Billy is the nicest man in North Carolina. He let me in, let me call time on the office phone, and kept me damn fine company in what felt like an Arthur Miller play. He sat on his side of the reception desk, I huddled under a woolen blanket on the other. We talked about the weather, about Michigan (he’d lived south of Grand Rapids), about Jim Harrison (we are both big fans). In between the few brave travelers that made it to the top would wander in, interject, shoot the breeze and exit on cue, stage left and out the front door. The first couple was from, of course, Zeeland, so we commented on the ‘thriftiness’ of the Dutch and Grand Rapids’ revival.

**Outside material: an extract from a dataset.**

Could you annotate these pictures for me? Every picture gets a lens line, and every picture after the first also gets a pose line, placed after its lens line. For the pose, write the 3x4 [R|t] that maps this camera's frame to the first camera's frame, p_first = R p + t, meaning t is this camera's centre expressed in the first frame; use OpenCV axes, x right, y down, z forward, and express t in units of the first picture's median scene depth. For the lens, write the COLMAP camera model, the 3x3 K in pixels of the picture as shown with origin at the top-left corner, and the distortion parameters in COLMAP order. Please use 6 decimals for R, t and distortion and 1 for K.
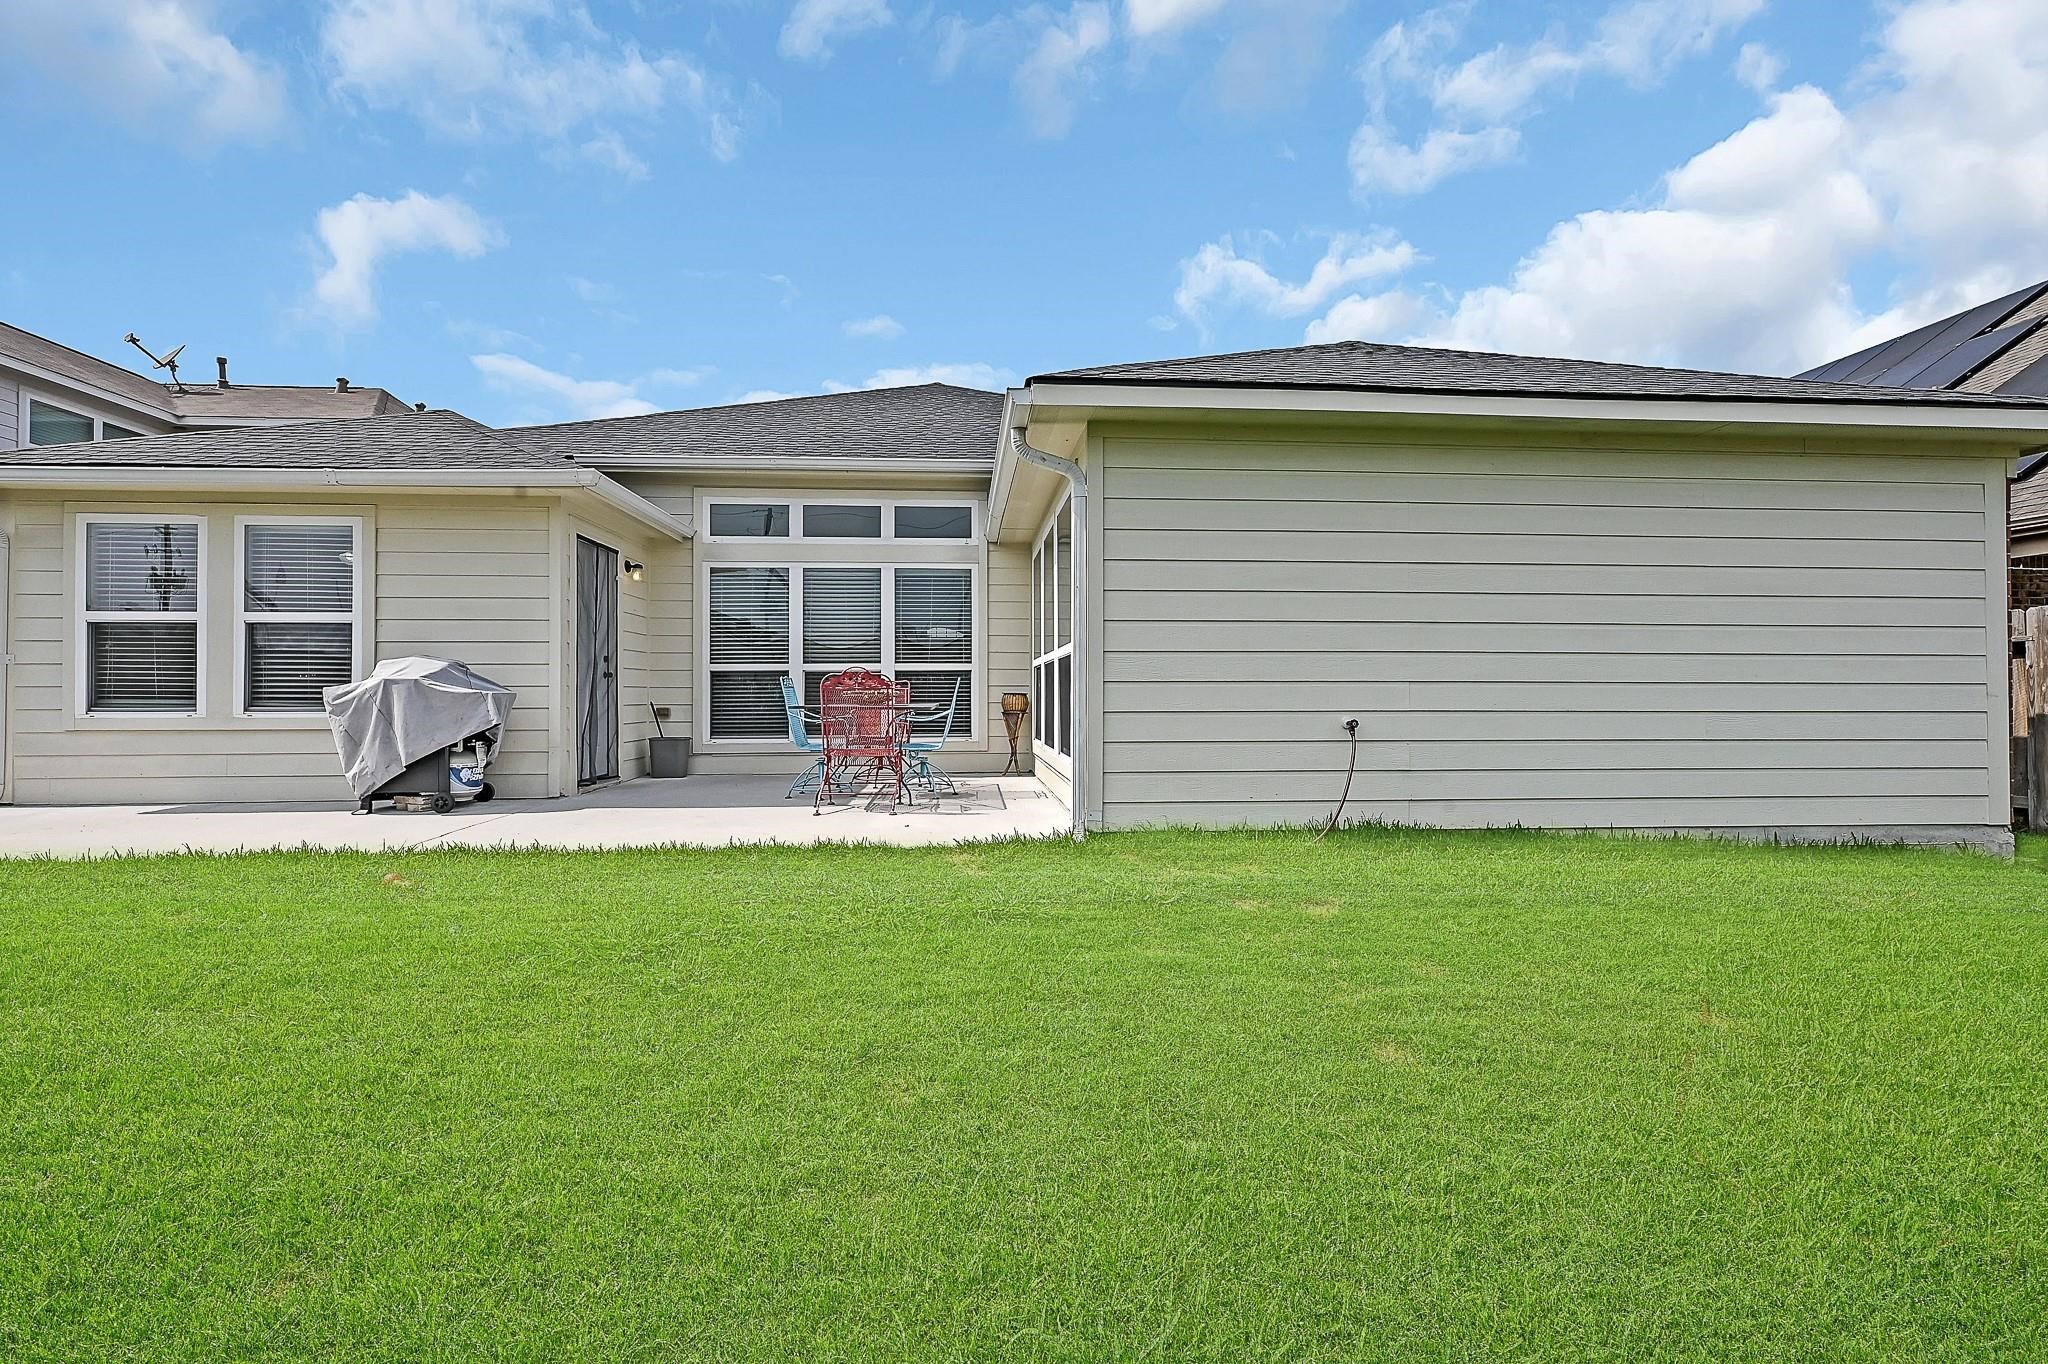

Perhaps the coolest visitor was Brenda, who was originally from Montana, not far from the Official Birthplace of kolo t.c., Jackson Hole, Wyoming. She had worked in that very office for eight years as a seasonal worker. She had some great stories, including the time she was the only employee on top of the mountain in the dead of winter, and they got over 80 inches of snow. She was snowed in for four days, reading and taking short walks and watching the snow pile up before two jeeps finally plowed and shoveled their way the last four miles to her front door. The first sign of another human after those four days was the sound of swearing and shoveling up near the road.
A little over an hour later, Pease made it to the top and I scooted out the front door. Billy had left me in charge of distributing maps and answering questions from visitors (by this time I felt qualified) while he showed some ladies a place to picnic. I shivered my way to the Jeep, wheeling my bike and slumping into the front seat and I committed a crime. I stole the blanket. North Carolina, Mount Mitchell State Park, Friends of Great Appalachia, guys, I owe you one. But I was so cold and wet and shaking I didn’t have a choice. I’ll keep it forever. As Tim says, I’ll hold onto this blanket for years, or at least until some woman I’m with throws it away without asking me. It’s a reminder of the best hour I’ve ever spent talking with perfect strangers.

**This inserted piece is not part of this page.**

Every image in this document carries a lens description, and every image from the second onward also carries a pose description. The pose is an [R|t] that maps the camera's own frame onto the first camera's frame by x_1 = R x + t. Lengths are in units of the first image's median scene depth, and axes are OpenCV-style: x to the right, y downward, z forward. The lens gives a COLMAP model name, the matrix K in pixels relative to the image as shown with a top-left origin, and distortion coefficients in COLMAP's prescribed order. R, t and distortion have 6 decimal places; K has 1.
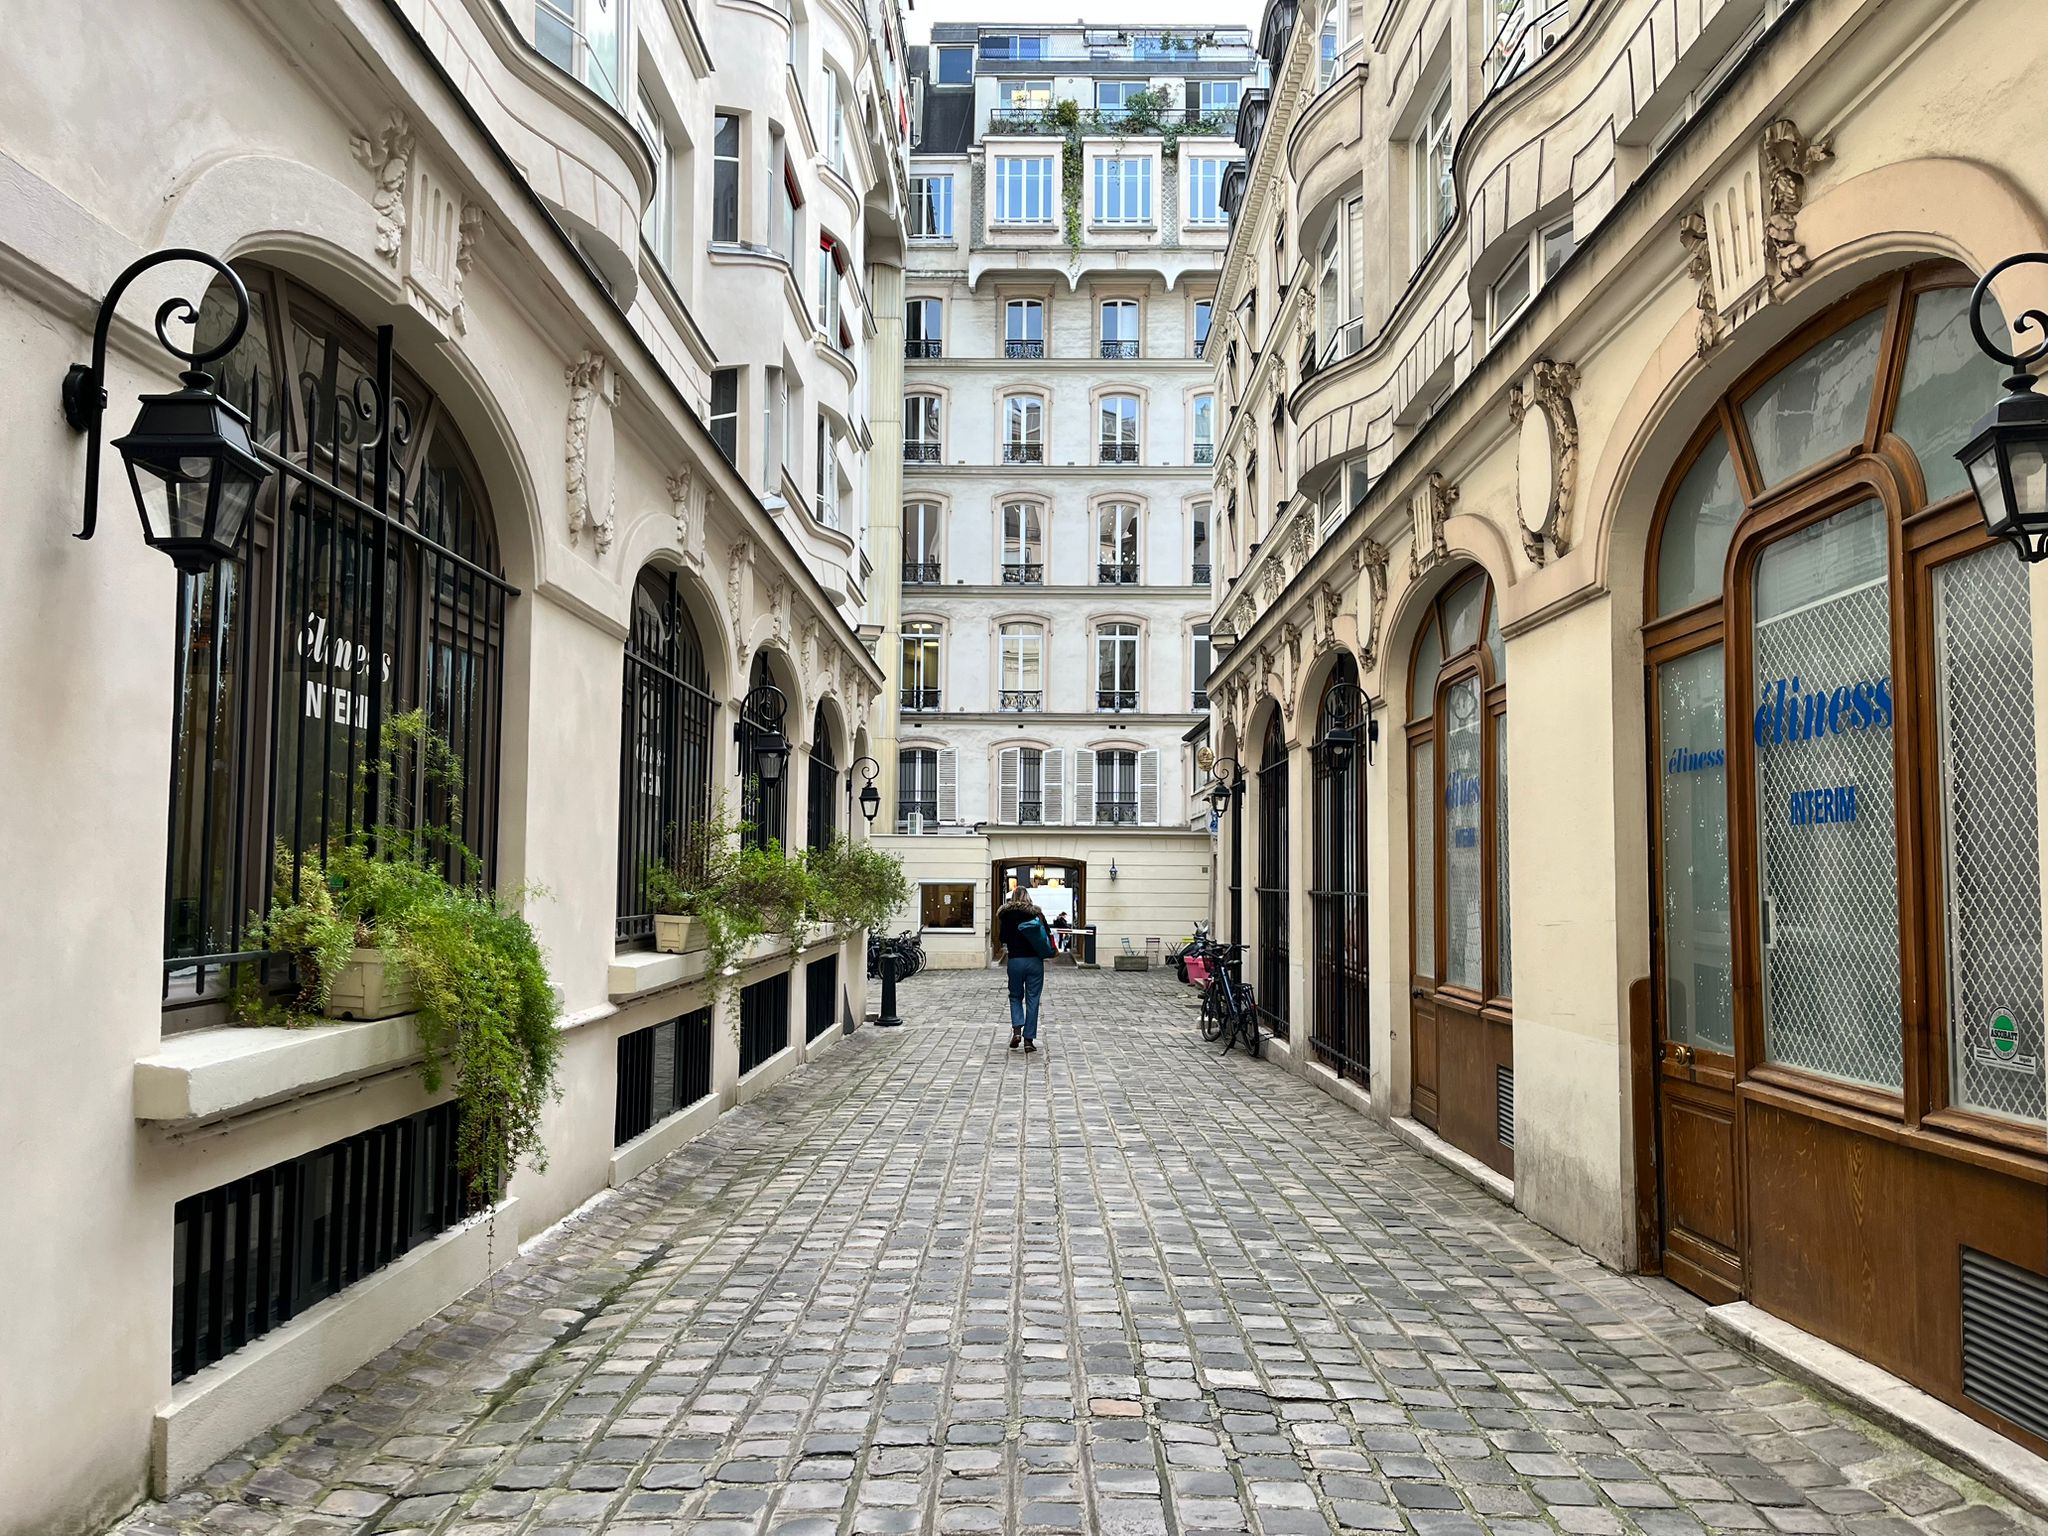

We made it down the mountain and we are out of Asheville, hard. I love Kentucky and Peasey loves Louisville, so we are there in a big way. Asheville had 90% chance of rain for the next forever, and Louisville has not that, so it feels like a winner. I imagine I will spend most of my time there looking through windshields to see if I can spot Rick Pitino the same way I went through Ohio assuming every driver was probably LeBron James.
If you know of any can’t miss bike rides in Louisville, you just let us know. And yeah, yeah, we know about the MegaCavern thing. We’ll check it out.

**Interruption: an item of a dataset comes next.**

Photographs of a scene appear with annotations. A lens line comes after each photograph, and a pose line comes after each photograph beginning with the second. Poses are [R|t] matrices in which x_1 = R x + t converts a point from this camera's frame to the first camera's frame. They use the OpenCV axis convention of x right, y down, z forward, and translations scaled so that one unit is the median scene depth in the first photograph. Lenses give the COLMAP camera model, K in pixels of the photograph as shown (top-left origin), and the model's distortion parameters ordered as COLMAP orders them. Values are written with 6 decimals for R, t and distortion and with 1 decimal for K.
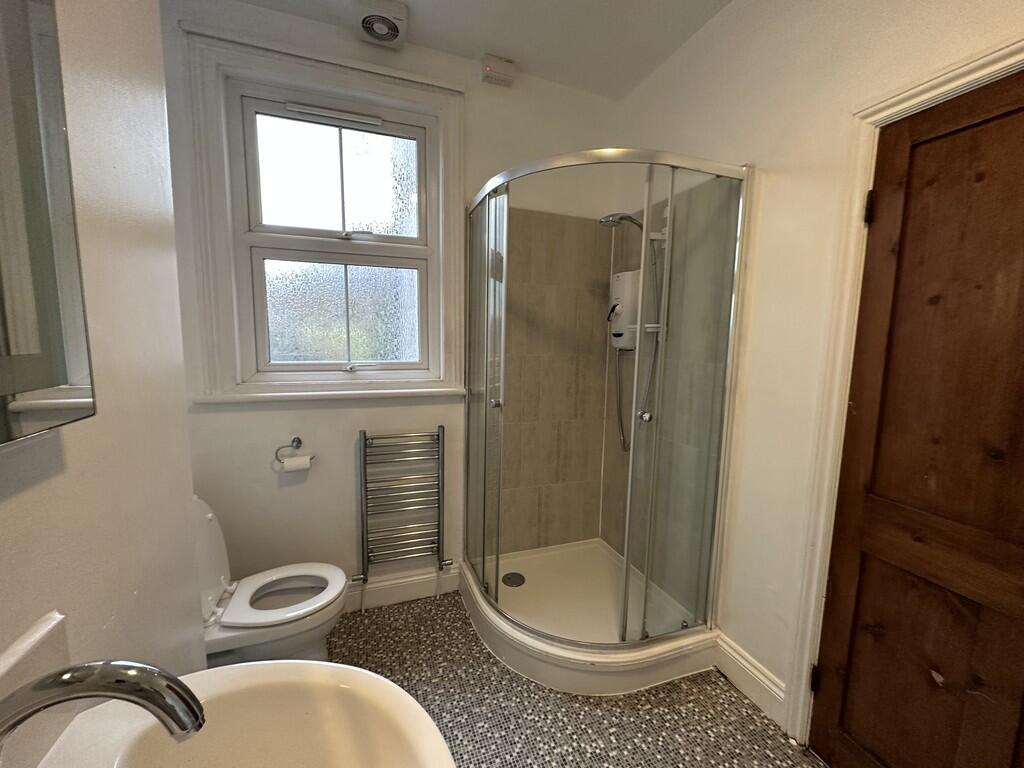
lens RADIAL K [[407.2, 0, 508.7], [0, 407.2, 386.0], [0, 0, 1]] dist [-0.001569, 0.000451]
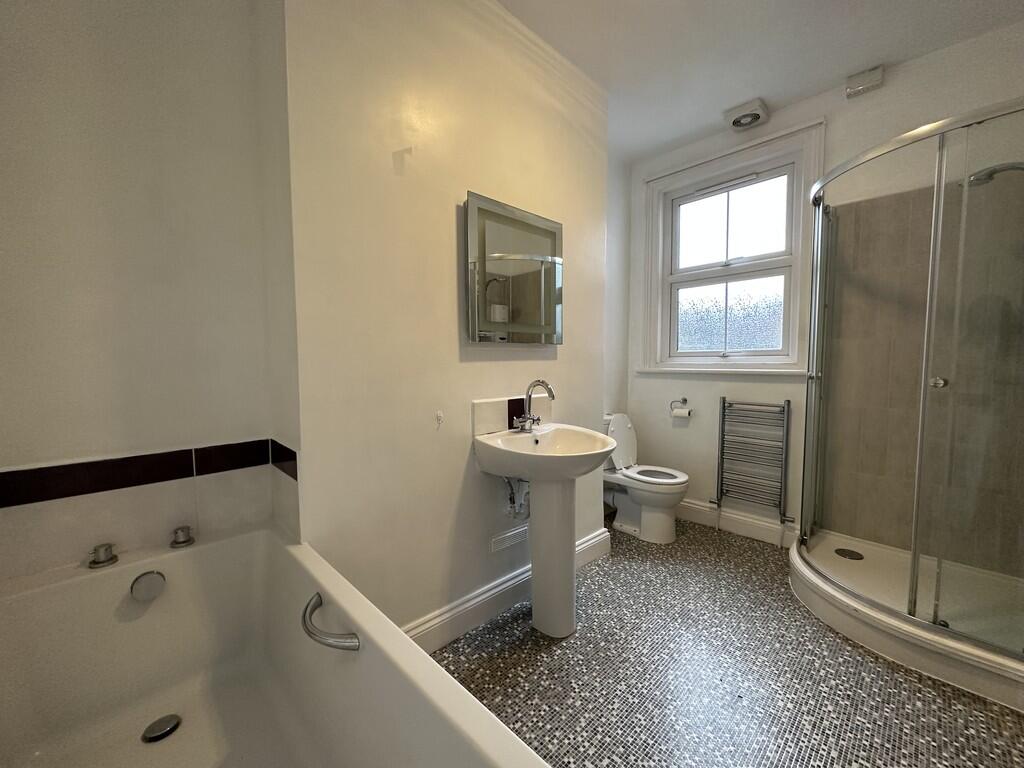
lens RADIAL K [[407.2, 0, 509.8], [0, 407.2, 385.5], [0, 0, 1]] dist [-0.001569, 0.000451]
pose [[0.404897, 0.039247, -0.913520, 0.652983], [-0.094027, 0.995569, 0.001097, 0.142319], [0.909515, 0.085451, 0.406793, -0.268853]]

Saw a turkey today. It didn’t give a shit about me or the rain or nuthin’. He strut his hot self across the road and into the wild unknown.
I still have no idea where the hotel is but I don’t care because we ain’t going back to it.
Tim Pease Outfit of the Day:
Under Armour gym shorts and a grey t-shirt. It’s casual driving attire and when it’s a balmy 79 degrees out, you want to both feel cool and look cool. Both of those things.
Deep Thought of the Day:
Sometimes it has to rain and storm for you to have an entire mountain to yourself.